• _Your instructions_: Arrange all of the lines in the data below as a numbered list, omitting any blank lines.

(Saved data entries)
========================================
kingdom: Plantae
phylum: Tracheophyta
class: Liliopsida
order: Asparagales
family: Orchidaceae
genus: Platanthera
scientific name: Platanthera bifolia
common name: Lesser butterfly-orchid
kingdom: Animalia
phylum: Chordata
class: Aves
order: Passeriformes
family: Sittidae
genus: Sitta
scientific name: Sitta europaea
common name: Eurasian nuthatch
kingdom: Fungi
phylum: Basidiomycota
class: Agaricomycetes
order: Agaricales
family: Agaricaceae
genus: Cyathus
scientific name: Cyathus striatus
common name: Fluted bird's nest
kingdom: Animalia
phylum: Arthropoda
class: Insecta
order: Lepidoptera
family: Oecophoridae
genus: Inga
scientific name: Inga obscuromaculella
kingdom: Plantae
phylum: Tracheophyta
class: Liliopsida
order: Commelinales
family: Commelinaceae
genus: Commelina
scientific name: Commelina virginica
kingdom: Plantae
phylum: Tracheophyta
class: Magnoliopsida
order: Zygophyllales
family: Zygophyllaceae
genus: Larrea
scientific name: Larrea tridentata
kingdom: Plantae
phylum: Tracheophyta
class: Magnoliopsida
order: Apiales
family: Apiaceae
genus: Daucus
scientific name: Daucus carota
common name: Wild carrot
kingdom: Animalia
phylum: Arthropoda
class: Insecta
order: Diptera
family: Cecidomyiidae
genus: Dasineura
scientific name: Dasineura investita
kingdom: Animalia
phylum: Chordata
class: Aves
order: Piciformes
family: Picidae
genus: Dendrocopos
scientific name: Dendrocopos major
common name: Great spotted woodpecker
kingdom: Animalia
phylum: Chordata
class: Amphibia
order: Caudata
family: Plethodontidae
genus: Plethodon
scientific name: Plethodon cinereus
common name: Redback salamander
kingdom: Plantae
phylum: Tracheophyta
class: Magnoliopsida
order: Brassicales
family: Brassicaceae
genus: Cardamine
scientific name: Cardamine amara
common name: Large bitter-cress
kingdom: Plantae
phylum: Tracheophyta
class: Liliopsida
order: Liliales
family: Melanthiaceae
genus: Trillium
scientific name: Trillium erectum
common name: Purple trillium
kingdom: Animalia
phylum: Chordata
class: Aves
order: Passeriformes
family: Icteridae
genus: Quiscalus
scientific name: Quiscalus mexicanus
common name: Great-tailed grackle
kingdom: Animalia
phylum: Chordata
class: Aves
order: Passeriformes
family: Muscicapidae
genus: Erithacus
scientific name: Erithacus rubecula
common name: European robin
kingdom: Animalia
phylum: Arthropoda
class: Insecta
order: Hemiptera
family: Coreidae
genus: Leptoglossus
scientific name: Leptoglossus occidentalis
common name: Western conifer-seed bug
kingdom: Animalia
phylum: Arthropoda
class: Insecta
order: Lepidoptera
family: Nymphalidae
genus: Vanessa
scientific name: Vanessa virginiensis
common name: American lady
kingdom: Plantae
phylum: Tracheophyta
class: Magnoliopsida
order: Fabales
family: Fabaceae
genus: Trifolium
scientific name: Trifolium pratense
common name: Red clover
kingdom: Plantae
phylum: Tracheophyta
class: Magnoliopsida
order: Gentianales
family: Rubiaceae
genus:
========================================
• _Expected answer_:
1. kingdom: Plantae
2. phylum: Tracheophyta
3. class: Liliopsida
4. order: Asparagales
5. family: Orchidaceae
6. genus: Platanthera
7. scientific name: Platanthera bifolia
8. common name: Lesser butterfly-orchid
9. kingdom: Animalia
10. phylum: Chordata
11. class: Aves
12. order: Passeriformes
13. family: Sittidae
14. genus: Sitta
15. scientific name: Sitta europaea
16. common name: Eurasian nuthatch
17. kingdom: Fungi
18. phylum: Basidiomycota
19. class: Agaricomycetes
20. order: Agaricales
21. family: Agaricaceae
22. genus: Cyathus
23. scientific name: Cyathus striatus
24. common name: Fluted bird's nest
25. kingdom: Animalia
26. phylum: Arthropoda
27. class: Insecta
28. order: Lepidoptera
29. family: Oecophoridae
30. genus: Inga
31. scientific name: Inga obscuromaculella
32. kingdom: Plantae
33. phylum: Tracheophyta
34. class: Liliopsida
35. order: Commelinales
36. family: Commelinaceae
37. genus: Commelina
38. scientific name: Commelina virginica
39. kingdom: Plantae
40. phylum: Tracheophyta
41. class: Magnoliopsida
42. order: Zygophyllales
43. family: Zygophyllaceae
44. genus: Larrea
45. scientific name: Larrea tridentata
46. kingdom: Plantae
47. phylum: Tracheophyta
48. class: Magnoliopsida
49. order: Apiales
50. family: Apiaceae
51. genus: Daucus
52. scientific name: Daucus carota
53. common name: Wild carrot
54. kingdom: Animalia
55. phylum: Arthropoda
56. class: Insecta
57. order: Diptera
58. family: Cecidomyiidae
59. genus: Dasineura
60. scientific name: Dasineura investita
61. kingdom: Animalia
62. phylum: Chordata
63. class: Aves
64. order: Piciformes
65. family: Picidae
66. genus: Dendrocopos
67. scientific name: Dendrocopos major
68. common name: Great spotted woodpecker
69. kingdom: Animalia
70. phylum: Chordata
71. class: Amphibia
72. order: Caudata
73. family: Plethodontidae
74. genus: Plethodon
75. scientific name: Plethodon cinereus
76. common name: Redback salamander
77. kingdom: Plantae
78. phylum: Tracheophyta
79. class: Magnoliopsida
80. order: Brassicales
81. family: Brassicaceae
82. genus: Cardamine
83. scientific name: Cardamine amara
84. common name: Large bitter-cress
85. kingdom: Plantae
86. phylum: Tracheophyta
87. class: Liliopsida
88. order: Liliales
89. family: Melanthiaceae
90. genus: Trillium
91. scientific name: Trillium erectum
92. common name: Purple trillium
93. kingdom: Animalia
94. phylum: Chordata
95. class: Aves
96. order: Passeriformes
97. family: Icteridae
98. genus: Quiscalus
99. scientific name: Quiscalus mexicanus
100. common name: Great-tailed grackle
101. kingdom: Animalia
102. phylum: Chordata
103. class: Aves
104. order: Passeriformes
105. family: Muscicapidae
106. genus: Erithacus
107. scientific name: Erithacus rubecula
108. common name: European robin
109. kingdom: Animalia
110. phylum: Arthropoda
111. class: Insecta
112. order: Hemiptera
113. family: Coreidae
114. genus: Leptoglossus
115. scientific name: Leptoglossus occidentalis
116. common name: Western conifer-seed bug
117. kingdom: Animalia
118. phylum: Arthropoda
119. class: Insecta
120. order: Lepidoptera
121. family: Nymphalidae
122. genus: Vanessa
123. scientific name: Vanessa virginiensis
124. common name: American lady
125. kingdom: Plantae
126. phylum: Tracheophyta
127. class: Magnoliopsida
128. order: Fabales
129. family: Fabaceae
130. genus: Trifolium
131. scientific name: Trifolium pratense
132. common name: Red clover
133. kingdom: Plantae
134. phylum: Tracheophyta
135. class: Magnoliopsida
136. order: Gentianales
137. family: Rubiaceae
138. genus:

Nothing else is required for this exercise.